Investing in shares vs property in SMSFs

March 19, 2020

Shares and property are two popular investment options for those with a self-managed super fund (SMSF). However, they both have very different attributes and choosing the one that will achieve the best outcome for an SMSF depends on your personal goals and situation.

While the price of shares can vary drastically, property is a relatively stable asset, making it appealing to those who want more security and predictability. Property prices are also negotiable unlike shares, and you can generally borrow money at a lower rate for property purchases.

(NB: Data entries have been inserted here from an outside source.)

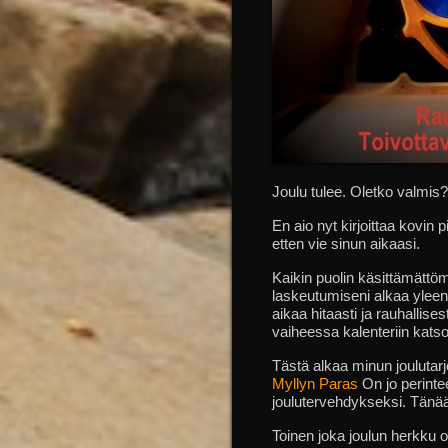
Joulu tulee. Oletko valmis?
En aio nyt kirjoittaa kovin pi
etten vie sinun aikaasi.
Kaikin puolin käsittämättö
laskeutumiseni alkaa yleens
aikaa hitaasti ja rauhallis
vaiheessa kalenteriin kats
Tästä alkaa minun joulutar
Myllyn Paras
On jo perintee
joulutervehdykseksi. Tänää
Toinen joka joulun herkku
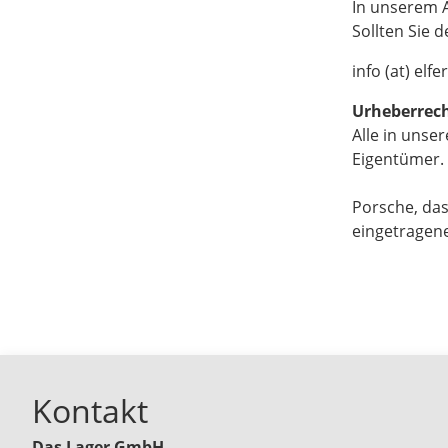
In unserem A
Sollten Sie 
info (at) elfe
Urheberrech
Alle in uns
Eigentümer. 
Porsche, das
eingetragene
Kontakt
Das Lager GmbH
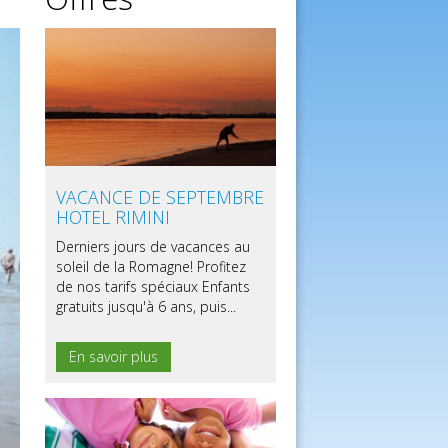
VACANCE DE SEPTEMBRE
HOTEL RIMINI
Derniers jours de vacances au
soleil de la Romagne! Profitez
de nos tarifs spéciaux Enfants
gratuits jusqu'à 6 ans, puis...
En savoir plus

It may seem hard to find the perfect investment property, but older and undercapitalised properties can be renovated for profit. However, returns from property rentals can be dented due to factors such as land tax, utilities and rates, maintenance and tenancy vacancies.

Shares are more dynamic and volatile than property. One advantage is the accessibility of investing in shares, as you can enter the share market with a few thousand dollars – much less than what you need to invest in a property.

Maintaining a portfolio of quality shares that pay tax-effective dividends may be a good way to fund retirement. With the right portfolio allocation, shares also have the potential to provide a better, stronger income than property rentals, as long as that income is sustainable and increasing.

Property can generally be used as a wealth-creation tool, while shares can create a reliable retirement income. For those who can afford to put more money into investments, it may be a good idea to consider investing and diversifying in both. If you’re unsure about which investment option is right for you, seeking financial advice may be the best option.